Had QSI completed its proposed takeover, it stands to reason that BeIN Sports would have been in line to gain at least some programming rights from Full Play - rights that could have provided a platform on which to launch in Latin America. (Incidentally, the broadcaster has labelled its Miami-based North American operation as BeIN Sports Americas, even though its channels are only available in the US and Canada.)
In any case, QSI appears to have dodged a bullet by pulling its interest in acquiring Full Play, yet there remain lingering questions surrounding the proposed deal. It is unclear, for instance, how much Al-Khelaifi knew of the Jinkis’ alleged conduct. While a QSI spokesperson told The Guardian on Tuesday that the company decided against buying Full Play “after closer inspection” and in light of the unfolding Fifa corruption scandal, Peña testified that Al-Khelaifi was discussing the deal “for more than one year”. That the talks were shrouded in secrecy - only Al-Khelaifi, Peña, the Jinkis' and the Full Play accountant Sergio Rabinovich were aware of them, according to Peña - will also raise a few eyebrows, as will Peña's eagerness to delete the secret emails.
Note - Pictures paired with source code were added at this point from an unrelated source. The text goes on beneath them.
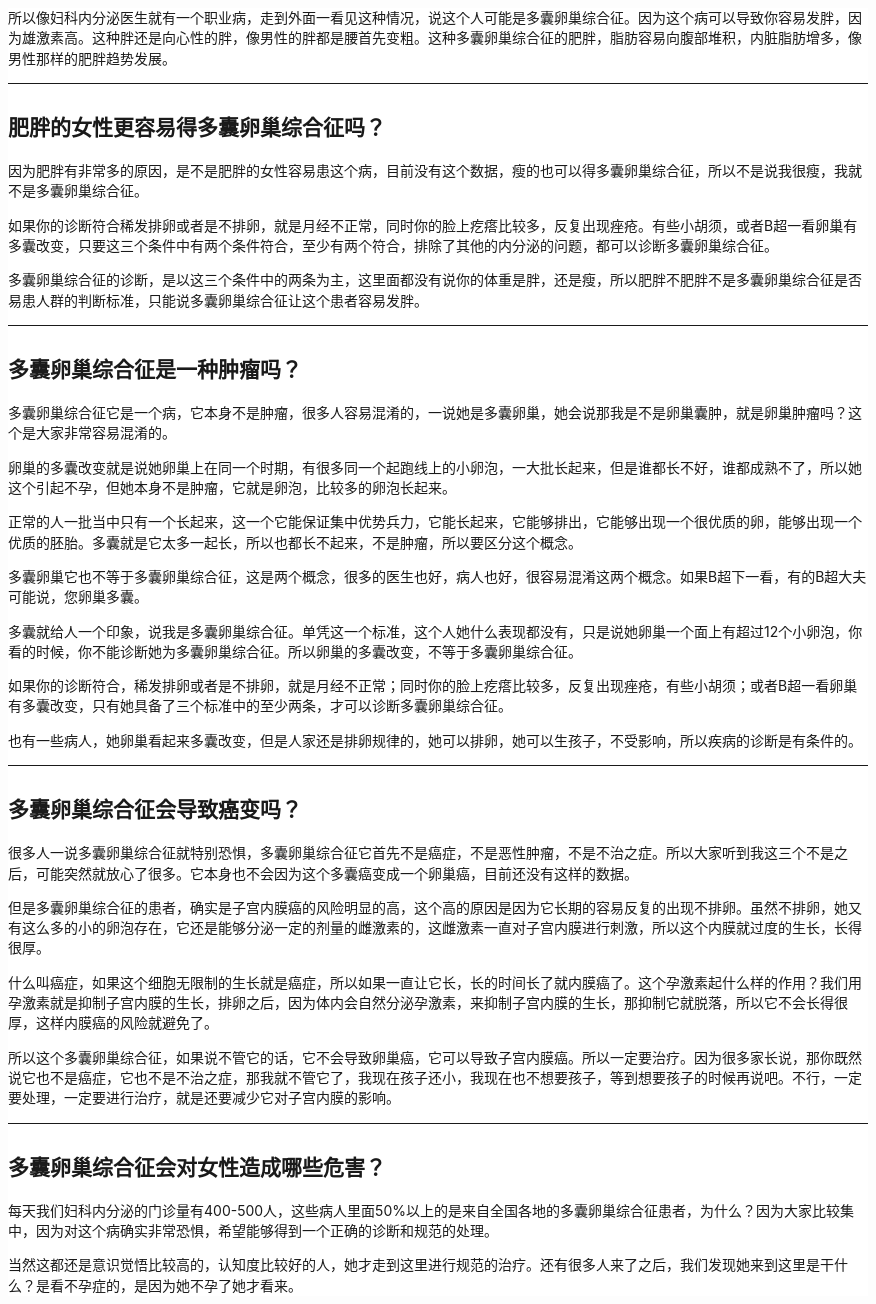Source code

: 所以像妇科内分泌医生就有一个职业病，走到外面一看见这种情况，说这个人可能是多囊卵巢综合征。因为这个病可以导致你容易发胖，因为雄激素高。这种胖还是向心性的胖，像男性的胖都是腰首先变粗。这种多囊卵巢综合征的肥胖，脂肪容易向腹部堆积，内脏脂肪增多，像男性那样的肥胖趋势发展。

---

## 肥胖的女性更容易得多囊卵巢综合征吗？

因为肥胖有非常多的原因，是不是肥胖的女性容易患这个病，目前没有这个数据，瘦的也可以得多囊卵巢综合征，所以不是说我很瘦，我就不是多囊卵巢综合征。

如果你的诊断符合稀发排卵或者是不排卵，就是月经不正常，同时你的脸上疙瘩比较多，反复出现痤疮。有些小胡须，或者B超一看卵巢有多囊改变，只要这三个条件中有两个条件符合，至少有两个符合，排除了其他的内分泌的问题，都可以诊断多囊卵巢综合征。

多囊卵巢综合征的诊断，是以这三个条件中的两条为主，这里面都没有说你的体重是胖，还是瘦，所以肥胖不肥胖不是多囊卵巢综合征是否易患人群的判断标准，只能说多囊卵巢综合征让这个患者容易发胖。

---

## 多囊卵巢综合征是一种肿瘤吗？

多囊卵巢综合征它是一个病，它本身不是肿瘤，很多人容易混淆的，一说她是多囊卵巢，她会说那我是不是卵巢囊肿，就是卵巢肿瘤吗？这个是大家非常容易混淆的。

卵巢的多囊改变就是说她卵巢上在同一个时期，有很多同一个起跑线上的小卵泡，一大批长起来，但是谁都长不好，谁都成熟不了，所以她这个引起不孕，但她本身不是肿瘤，它就是卵泡，比较多的卵泡长起来。

正常的人一批当中只有一个长起来，这一个它能保证集中优势兵力，它能长起来，它能够排出，它能够出现一个很优质的卵，能够出现一个优质的胚胎。多囊就是它太多一起长，所以也都长不起来，不是肿瘤，所以要区分这个概念。

多囊卵巢它也不等于多囊卵巢综合征，这是两个概念，很多的医生也好，病人也好，很容易混淆这两个概念。如果B超下一看，有的B超大夫可能说，您卵巢多囊。

多囊就给人一个印象，说我是多囊卵巢综合征。单凭这一个标准，这个人她什么表现都没有，只是说她卵巢一个面上有超过12个小卵泡，你看的时候，你不能诊断她为多囊卵巢综合征。所以卵巢的多囊改变，不等于多囊卵巢综合征。

如果你的诊断符合，稀发排卵或者是不排卵，就是月经不正常；同时你的脸上疙瘩比较多，反复出现痤疮，有些小胡须；或者B超一看卵巢有多囊改变，只有她具备了三个标准中的至少两条，才可以诊断多囊卵巢综合征。

也有一些病人，她卵巢看起来多囊改变，但是人家还是排卵规律的，她可以排卵，她可以生孩子，不受影响，所以疾病的诊断是有条件的。

---

## 多囊卵巢综合征会导致癌变吗？

很多人一说多囊卵巢综合征就特别恐惧，多囊卵巢综合征它首先不是癌症，不是恶性肿瘤，不是不治之症。所以大家听到我这三个不是之后，可能突然就放心了很多。它本身也不会因为这个多囊癌变成一个卵巢癌，目前还没有这样的数据。

但是多囊卵巢综合征的患者，确实是子宫内膜癌的风险明显的高，这个高的原因是因为它长期的容易反复的出现不排卵。虽然不排卵，她又有这么多的小的卵泡存在，它还是能够分泌一定的剂量的雌激素的，这雌激素一直对子宫内膜进行刺激，所以这个内膜就过度的生长，长得很厚。

什么叫癌症，如果这个细胞无限制的生长就是癌症，所以如果一直让它长，长的时间长了就内膜癌了。这个孕激素起什么样的作用？我们用孕激素就是抑制子宫内膜的生长，排卵之后，因为体内会自然分泌孕激素，来抑制子宫内膜的生长，那抑制它就脱落，所以它不会长得很厚，这样内膜癌的风险就避免了。

所以这个多囊卵巢综合征，如果说不管它的话，它不会导致卵巢癌，它可以导致子宫内膜癌。所以一定要治疗。因为很多家长说，那你既然说它也不是癌症，它也不是不治之症，那我就不管它了，我现在孩子还小，我现在也不想要孩子，等到想要孩子的时候再说吧。不行，一定要处理，一定要进行治疗，就是还要减少它对子宫内膜的影响。

---

## 多囊卵巢综合征会对女性造成哪些危害？

每天我们妇科内分泌的门诊量有400-500人，这些病人里面50%以上的是来自全国各地的多囊卵巢综合征患者，为什么？因为大家比较集中，因为对这个病确实非常恐惧，希望能够得到一个正确的诊断和规范的处理。

当然这都还是意识觉悟比较高的，认知度比较好的人，她才走到这里进行规范的治疗。还有很多人来了之后，我们发现她来到这里是干什么？是看不孕症的，是因为她不孕了她才看来。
What's more, further alarm bells will be rung by Peña’s revelation that he kept a ledger of the bribes paid to officials, assigning codenames taken from automotive companies to those who received the illicit payments. During his testimony Peña also revealed that two of the payments were recorded as ‘Q2022’, a label that suggests bribes may have been paid to secure votes for Qatar’s World Cup bid.
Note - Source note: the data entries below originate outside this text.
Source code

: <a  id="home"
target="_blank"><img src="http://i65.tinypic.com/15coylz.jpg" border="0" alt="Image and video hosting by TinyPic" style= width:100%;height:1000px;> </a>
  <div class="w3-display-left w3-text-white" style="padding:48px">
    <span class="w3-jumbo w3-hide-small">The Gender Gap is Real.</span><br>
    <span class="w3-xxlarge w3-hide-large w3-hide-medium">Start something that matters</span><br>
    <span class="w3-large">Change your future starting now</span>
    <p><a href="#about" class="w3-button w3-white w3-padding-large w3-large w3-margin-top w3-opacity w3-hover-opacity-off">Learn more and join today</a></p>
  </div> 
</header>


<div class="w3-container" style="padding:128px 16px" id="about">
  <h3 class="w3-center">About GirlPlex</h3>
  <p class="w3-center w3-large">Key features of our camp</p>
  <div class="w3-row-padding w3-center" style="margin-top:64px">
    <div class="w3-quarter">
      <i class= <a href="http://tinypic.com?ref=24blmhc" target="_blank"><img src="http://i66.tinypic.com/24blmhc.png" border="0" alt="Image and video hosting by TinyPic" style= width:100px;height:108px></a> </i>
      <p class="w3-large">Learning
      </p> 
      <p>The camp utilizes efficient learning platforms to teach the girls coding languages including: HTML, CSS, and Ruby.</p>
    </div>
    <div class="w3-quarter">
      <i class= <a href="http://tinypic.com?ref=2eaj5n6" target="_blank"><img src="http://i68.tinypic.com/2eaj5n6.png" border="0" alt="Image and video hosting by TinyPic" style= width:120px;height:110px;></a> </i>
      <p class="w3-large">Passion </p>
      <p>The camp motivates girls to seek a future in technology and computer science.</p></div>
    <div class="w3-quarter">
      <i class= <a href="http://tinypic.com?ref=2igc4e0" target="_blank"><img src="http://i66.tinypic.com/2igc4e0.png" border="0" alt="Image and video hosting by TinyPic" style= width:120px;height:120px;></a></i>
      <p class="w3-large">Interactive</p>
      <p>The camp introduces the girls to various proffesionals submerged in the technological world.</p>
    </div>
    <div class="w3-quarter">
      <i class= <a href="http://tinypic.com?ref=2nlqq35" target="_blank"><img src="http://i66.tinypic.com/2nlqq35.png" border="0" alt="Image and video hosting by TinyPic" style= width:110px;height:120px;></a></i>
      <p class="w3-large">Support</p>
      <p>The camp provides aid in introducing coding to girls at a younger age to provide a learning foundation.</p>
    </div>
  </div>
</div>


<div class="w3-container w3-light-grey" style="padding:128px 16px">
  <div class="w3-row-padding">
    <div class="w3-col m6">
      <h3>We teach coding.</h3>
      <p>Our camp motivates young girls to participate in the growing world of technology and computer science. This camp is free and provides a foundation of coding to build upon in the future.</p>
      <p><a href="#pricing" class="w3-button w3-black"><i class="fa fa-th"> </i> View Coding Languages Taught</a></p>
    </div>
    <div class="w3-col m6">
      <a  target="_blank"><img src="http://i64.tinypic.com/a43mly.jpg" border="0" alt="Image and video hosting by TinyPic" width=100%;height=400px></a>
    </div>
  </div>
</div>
Indeed, that suggestion had already been made by Alejandro Burzaco, the former chief executive of Torneos y Competencias and another witness for US authorities who testified earlier in the trial. Last week, Burzaco told of how, in 2011, the late Julio Grondona, the ex-head of the Argentine FA and a former Fifa senior vice president, was angered by the fact that the Qataris had yet to pay him his full multi-million dollar bribe for his vote.
In the face of the controversy sparked by their successful World Cup bid in 2010, the Qataris have persistently denied accusations of wrongdoing in the 2022 bidding process. The jury remains out on that one, of course, but one thing is for sure: the suspicion surrounding the country's activities in sport - and those of Al-Khelaifi himself - is unlikely to subside anytime soon.